Developing effective marketing communications is difficult and complicated. However, before any communications plans can be developed, it is vital to invest time in getting the objective for any communication activity right from the outset. I would argue that is actually the most important part of the communication strategy. There are many more permutations of media, content and touch-points than ever before. This means the process of planning all this multi-channel, often multimarket communication can get very complicated. But by having a clear objective and the right kind of objective, it is possible to keep things as simple as possible.
The objective must also be rooted in the commercial requirements of the business. It is important to remember that marketing communication is not the sole solution for all commercial goals. It is surprising how often communication is posed as an answer to any business problem. There are things that communication can do and things that it can’t do. Communication is obviously good at creating awareness, imparting information, creating a brand image and creating desire for products. But it can’t replace the effect of good product innovation or an effective distribution strategy or good stores. Therefore marketing communication must sit alongside all other business tools aimed at delivering commercial success.
Marketing communications includes all channels and media used to engage target audiences, from PR to advertising, sales promotions to packaging design. In the past whilst communication activities may have had individual strategies, they rarely had strategies that ‘touched’ each other. Different channels were used to do different jobs and as long as the jobs got done, then that was fine. More recently, several new factors have emerged to challenge this way of working and as a result it is important that you question your assumptions about the media world to ensure that it reflects a landscape that is changing in some fast and fundamental ways.

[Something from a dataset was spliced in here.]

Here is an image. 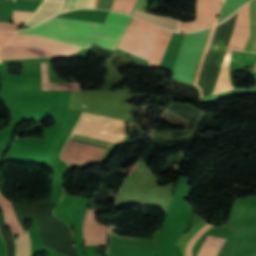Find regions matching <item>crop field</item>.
I'll list each match as a JSON object with an SVG mask.
<instances>
[{"instance_id": "crop-field-1", "label": "crop field", "mask_w": 256, "mask_h": 256, "mask_svg": "<svg viewBox=\"0 0 256 256\" xmlns=\"http://www.w3.org/2000/svg\"><path fill=\"white\" fill-rule=\"evenodd\" d=\"M131 19L132 17L111 12L104 24L52 18L16 33L41 36L87 49L94 42L116 50Z\"/></svg>"}, {"instance_id": "crop-field-2", "label": "crop field", "mask_w": 256, "mask_h": 256, "mask_svg": "<svg viewBox=\"0 0 256 256\" xmlns=\"http://www.w3.org/2000/svg\"><path fill=\"white\" fill-rule=\"evenodd\" d=\"M76 126V125H75ZM127 134L125 122L117 121L89 113L83 112L77 126L74 128L72 135L118 146L123 144ZM70 139L98 145L104 147V144L76 138L70 136ZM99 151L86 149L67 144L63 150L61 159L69 161V159L88 161L97 158Z\"/></svg>"}, {"instance_id": "crop-field-3", "label": "crop field", "mask_w": 256, "mask_h": 256, "mask_svg": "<svg viewBox=\"0 0 256 256\" xmlns=\"http://www.w3.org/2000/svg\"><path fill=\"white\" fill-rule=\"evenodd\" d=\"M1 59L74 55L81 48L41 37L14 34L5 44Z\"/></svg>"}, {"instance_id": "crop-field-4", "label": "crop field", "mask_w": 256, "mask_h": 256, "mask_svg": "<svg viewBox=\"0 0 256 256\" xmlns=\"http://www.w3.org/2000/svg\"><path fill=\"white\" fill-rule=\"evenodd\" d=\"M247 7H248V4L242 6V8H241V12H240V15L238 18L236 29H235L233 39H232V42L230 45L228 57L224 63V67L222 70V74H221V78H220L219 85L217 88V92L232 89V86H231L229 78H228L229 59H230L232 50L238 51L240 46L243 44L244 38L246 36ZM255 35H256V0H252L249 2V8H248V33H247L246 39H245L244 44L241 47L240 51L249 53V51L253 45ZM250 53L256 54V39H255V43H254Z\"/></svg>"}, {"instance_id": "crop-field-5", "label": "crop field", "mask_w": 256, "mask_h": 256, "mask_svg": "<svg viewBox=\"0 0 256 256\" xmlns=\"http://www.w3.org/2000/svg\"><path fill=\"white\" fill-rule=\"evenodd\" d=\"M160 30L158 27L134 18L119 48L149 61Z\"/></svg>"}, {"instance_id": "crop-field-6", "label": "crop field", "mask_w": 256, "mask_h": 256, "mask_svg": "<svg viewBox=\"0 0 256 256\" xmlns=\"http://www.w3.org/2000/svg\"><path fill=\"white\" fill-rule=\"evenodd\" d=\"M222 1L224 0H197L196 19L187 23L180 21L178 32H191L212 26Z\"/></svg>"}, {"instance_id": "crop-field-7", "label": "crop field", "mask_w": 256, "mask_h": 256, "mask_svg": "<svg viewBox=\"0 0 256 256\" xmlns=\"http://www.w3.org/2000/svg\"><path fill=\"white\" fill-rule=\"evenodd\" d=\"M0 205L4 213L7 224L11 227L13 234H20L22 231L20 225L18 224L13 210L10 206L9 200L4 198L0 193ZM16 242V252L17 256H30V238L27 231L20 234L15 240Z\"/></svg>"}, {"instance_id": "crop-field-8", "label": "crop field", "mask_w": 256, "mask_h": 256, "mask_svg": "<svg viewBox=\"0 0 256 256\" xmlns=\"http://www.w3.org/2000/svg\"><path fill=\"white\" fill-rule=\"evenodd\" d=\"M97 210H88L84 223V243L85 245H107V227L96 222Z\"/></svg>"}, {"instance_id": "crop-field-9", "label": "crop field", "mask_w": 256, "mask_h": 256, "mask_svg": "<svg viewBox=\"0 0 256 256\" xmlns=\"http://www.w3.org/2000/svg\"><path fill=\"white\" fill-rule=\"evenodd\" d=\"M211 225L206 224L202 219L187 231L178 240L177 245L182 256H191L190 248L194 241Z\"/></svg>"}, {"instance_id": "crop-field-10", "label": "crop field", "mask_w": 256, "mask_h": 256, "mask_svg": "<svg viewBox=\"0 0 256 256\" xmlns=\"http://www.w3.org/2000/svg\"><path fill=\"white\" fill-rule=\"evenodd\" d=\"M171 34H172L171 32L161 30L159 40L156 44V47L154 49V52L152 54L149 64L156 65V66L159 65V63L163 57V54L165 52V49H166V46L168 44Z\"/></svg>"}, {"instance_id": "crop-field-11", "label": "crop field", "mask_w": 256, "mask_h": 256, "mask_svg": "<svg viewBox=\"0 0 256 256\" xmlns=\"http://www.w3.org/2000/svg\"><path fill=\"white\" fill-rule=\"evenodd\" d=\"M214 239H215V237L208 235L207 238L205 239L204 243H203V246H202L199 254L197 256H206V254H207L210 246L212 245ZM224 241H225V239H221L219 237H216V239H215L212 247L210 248L207 256H215Z\"/></svg>"}, {"instance_id": "crop-field-12", "label": "crop field", "mask_w": 256, "mask_h": 256, "mask_svg": "<svg viewBox=\"0 0 256 256\" xmlns=\"http://www.w3.org/2000/svg\"><path fill=\"white\" fill-rule=\"evenodd\" d=\"M135 3L136 0H114L111 10L130 15Z\"/></svg>"}, {"instance_id": "crop-field-13", "label": "crop field", "mask_w": 256, "mask_h": 256, "mask_svg": "<svg viewBox=\"0 0 256 256\" xmlns=\"http://www.w3.org/2000/svg\"><path fill=\"white\" fill-rule=\"evenodd\" d=\"M21 24H14L8 22H0V30H16Z\"/></svg>"}, {"instance_id": "crop-field-14", "label": "crop field", "mask_w": 256, "mask_h": 256, "mask_svg": "<svg viewBox=\"0 0 256 256\" xmlns=\"http://www.w3.org/2000/svg\"><path fill=\"white\" fill-rule=\"evenodd\" d=\"M14 32H0V44L4 43Z\"/></svg>"}, {"instance_id": "crop-field-15", "label": "crop field", "mask_w": 256, "mask_h": 256, "mask_svg": "<svg viewBox=\"0 0 256 256\" xmlns=\"http://www.w3.org/2000/svg\"><path fill=\"white\" fill-rule=\"evenodd\" d=\"M0 48H1V46H0ZM1 63V62H0Z\"/></svg>"}]
</instances>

It will also help inform your decision on which marketing communications channels to use for your business.
– Don’t assume you only need paid for media
– Don’t assume that mass coverage is necessary
– Don’t assume communications is one-way
– Because there are lots of available media doesn’t mean you have to use them
Selectivity of media becomes even more important as there has been an explosion of different media available. You only need the channels that will deliver your objective. Sometimes dominating a single channel can be very effective or even choosing a specific positioning within one.
Nowadays it is more difficult to communicate with consumers and to make matters worse, communication budgets have never been under greater pressure. Broadly speaking this demands a holistic approach to planning how a brand can engage its audience. You must also consider how the creative content and the media work together. Where previously individual channel activity was planned separately, it should now be planned together. Where previously communication meant just above and below the line, you must now conceive it as the entirety of touch-points between a brand and the consumer.

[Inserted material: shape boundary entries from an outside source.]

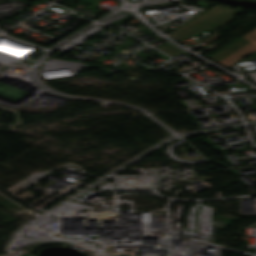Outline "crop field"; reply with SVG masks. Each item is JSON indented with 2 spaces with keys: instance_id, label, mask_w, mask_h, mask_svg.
Returning a JSON list of instances; mask_svg holds the SVG:
<instances>
[{
  "instance_id": "obj_1",
  "label": "crop field",
  "mask_w": 256,
  "mask_h": 256,
  "mask_svg": "<svg viewBox=\"0 0 256 256\" xmlns=\"http://www.w3.org/2000/svg\"><path fill=\"white\" fill-rule=\"evenodd\" d=\"M237 11L239 10H231L221 6H216L194 18L169 35L181 41L199 32H212L231 20L230 16Z\"/></svg>"
},
{
  "instance_id": "obj_2",
  "label": "crop field",
  "mask_w": 256,
  "mask_h": 256,
  "mask_svg": "<svg viewBox=\"0 0 256 256\" xmlns=\"http://www.w3.org/2000/svg\"><path fill=\"white\" fill-rule=\"evenodd\" d=\"M242 37L250 40L251 42L230 54L229 56L225 57L218 63L228 67L256 50V28L243 35Z\"/></svg>"
},
{
  "instance_id": "obj_3",
  "label": "crop field",
  "mask_w": 256,
  "mask_h": 256,
  "mask_svg": "<svg viewBox=\"0 0 256 256\" xmlns=\"http://www.w3.org/2000/svg\"><path fill=\"white\" fill-rule=\"evenodd\" d=\"M248 42L240 37L207 57L217 62Z\"/></svg>"
},
{
  "instance_id": "obj_4",
  "label": "crop field",
  "mask_w": 256,
  "mask_h": 256,
  "mask_svg": "<svg viewBox=\"0 0 256 256\" xmlns=\"http://www.w3.org/2000/svg\"><path fill=\"white\" fill-rule=\"evenodd\" d=\"M159 49H161L162 51L168 53L169 55L173 56L175 54H177L178 52H180L181 50L175 48L174 46L168 44V43H163L162 45H160L159 47H157Z\"/></svg>"
}]
</instances>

It is also important to make sure each channel has a clear role to play and fits with the other media that are used – they must work together. You are aiming for the whole to be greater than the sum of the parts. Each channel should have a specific role to play in achieving the overall objective and each one should work harder because of the presence of the others. This is often called the multiplier effect. The channels used will reflect what we’re trying to achieve and the customer’s journey to purchase. This produces a series of ‘touch-points’ with customers, i.e. every opportunity where our brand comes into contact with a customer.
One of the benefits of following your target audience on their journey to purchase is a more efficient and impactful marketing spend which will enable you to surround your target customer at multiple touch-points throughout their journey to purchase with one consistent message and a strong call to action.